Menurut data KemenPPPA melalui SIMFONI PPA, lebih dari 23 ribu kasus kekerasan terhadap perempuan dan anak terjadi secara nasional sepanjang 2024. Artinya, setiap dua jam, ada satu perempuan atau anak yang menjadi korban.
“Angka itu bisa jauh lebih besar, karena banyak korban yang memilih diam. Mereka takut, malu, dan secara ekonomi tergantung pada pelaku,” tambah Heni.
Forum Puspa Bergerak: Bentuk Paralegal untuk Damping Korban
Melihat situasi ini, Forum Puspa Tasikmalaya tak tinggal diam. Forum yang berisi tokoh masyarakat, akademisi, dan aktivis sosial ini menggelar Workshop Paralegal Perlindungan Anak dan Perempuan di Gedung Galih Pawestri, Rabu (29/10/2025).
Sebanyak 64 anggota dilatih menjadi paralegal — relawan terlatih yang memahami dasar hukum, hak-hak korban, dan prosedur pelaporan kekerasan.
“Kami ingin perempuan punya akses keadilan yang sama. Paralegal akan jadi jembatan pertama antara korban dan lembaga hukum,”jelas Heni.
Kota Tasikmalaya Belum Punya Rumah Aman
Namun perjuangan mereka masih terbentur realita pahit. Hingga kini, Kota Tasikmalaya belum memiliki Rumah Aman — tempat perlindungan sementara bagi korban kekerasan.
“Banyak korban tidak bisa pulang karena pelaku masih di rumah. Tapi mereka juga tidak tahu harus tinggal di mana,” ungkap Heni.
Sementara untuk layanan psikologis, hanya ada satu rumah sakit swasta di Tasikmalaya yang memiliki poli jiwa. Biaya yang masih relatif tinggi menjadi kendala bagi banyak korban.

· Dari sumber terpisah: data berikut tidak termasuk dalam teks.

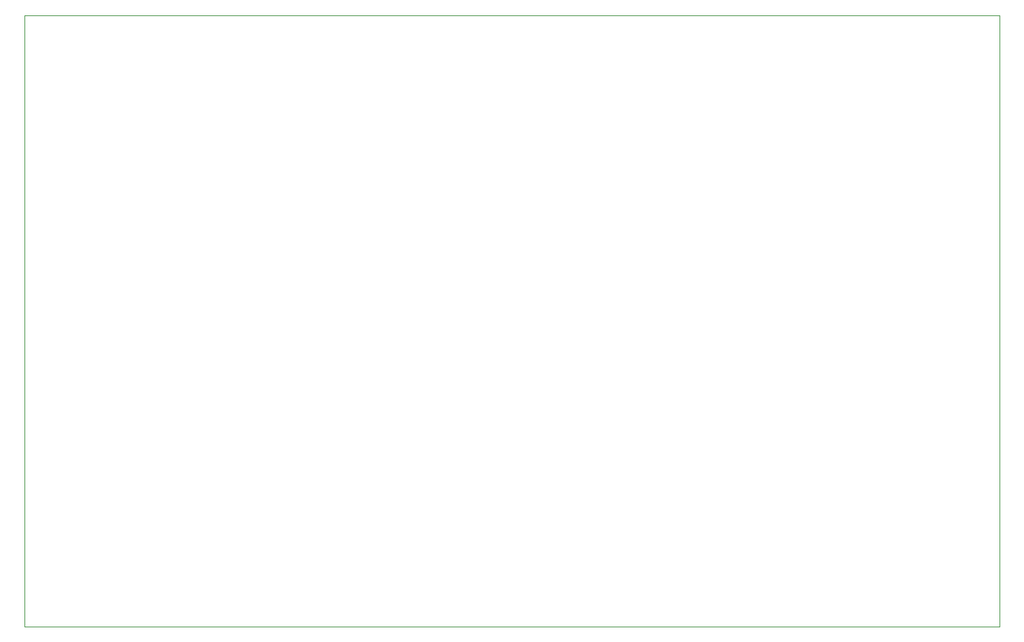
<source format=gm1>
G04 #@! TF.GenerationSoftware,KiCad,Pcbnew,5.1.9-73d0e3b20d~88~ubuntu18.04.1*
G04 #@! TF.CreationDate,2021-10-16T20:22:12+02:00*
G04 #@! TF.ProjectId,VFODial,56464f44-6961-46c2-9e6b-696361645f70,rev?*
G04 #@! TF.SameCoordinates,Original*
G04 #@! TF.FileFunction,Profile,NP*
%FSLAX46Y46*%
G04 Gerber Fmt 4.6, Leading zero omitted, Abs format (unit mm)*
G04 Created by KiCad (PCBNEW 5.1.9-73d0e3b20d~88~ubuntu18.04.1) date 2021-10-16 20:22:12*
%MOMM*%
%LPD*%
G01*
G04 APERTURE LIST*
G04 #@! TA.AperFunction,Profile*
%ADD10C,0.050000*%
G04 #@! TD*
G04 APERTURE END LIST*
D10*
X20100000Y-187400000D02*
X20100000Y-187300000D01*
X138100000Y-187400000D02*
X20100000Y-187400000D01*
X138100000Y-113400000D02*
X138100000Y-187400000D01*
X20100000Y-113400000D02*
X138100000Y-113400000D01*
X20100000Y-187300000D02*
X20100000Y-113400000D01*
M02*

</source>
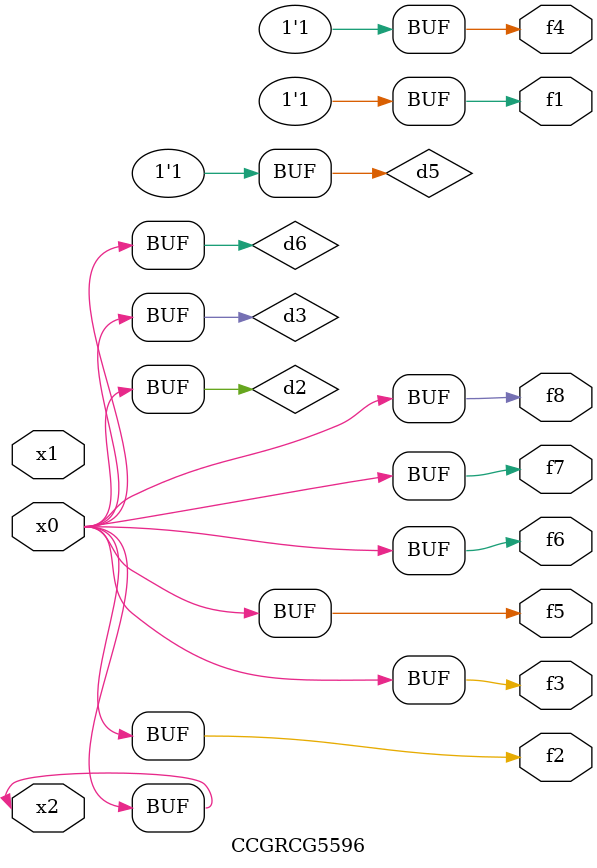
<source format=v>
module CCGRCG5596(
	input x0, x1, x2,
	output f1, f2, f3, f4, f5, f6, f7, f8
);

	wire d1, d2, d3, d4, d5, d6;

	xnor (d1, x2);
	buf (d2, x0, x2);
	and (d3, x0);
	xnor (d4, x1, x2);
	nand (d5, d1, d3);
	buf (d6, d2, d3);
	assign f1 = d5;
	assign f2 = d6;
	assign f3 = d6;
	assign f4 = d5;
	assign f5 = d6;
	assign f6 = d6;
	assign f7 = d6;
	assign f8 = d6;
endmodule

</source>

Pemkot Siapkan Ruang Aman di RS Dewi Sartika
Kabar baik datang dari Kepala Dinas PPKBP3A Kota Tasikmalaya, H. Imin Muhaemin. Ia memastikan pemerintah tengah menyiapkan ruang aman di RS Dewi Sartika sebagai solusi sementara sebelum rumah aman permanen dibangun.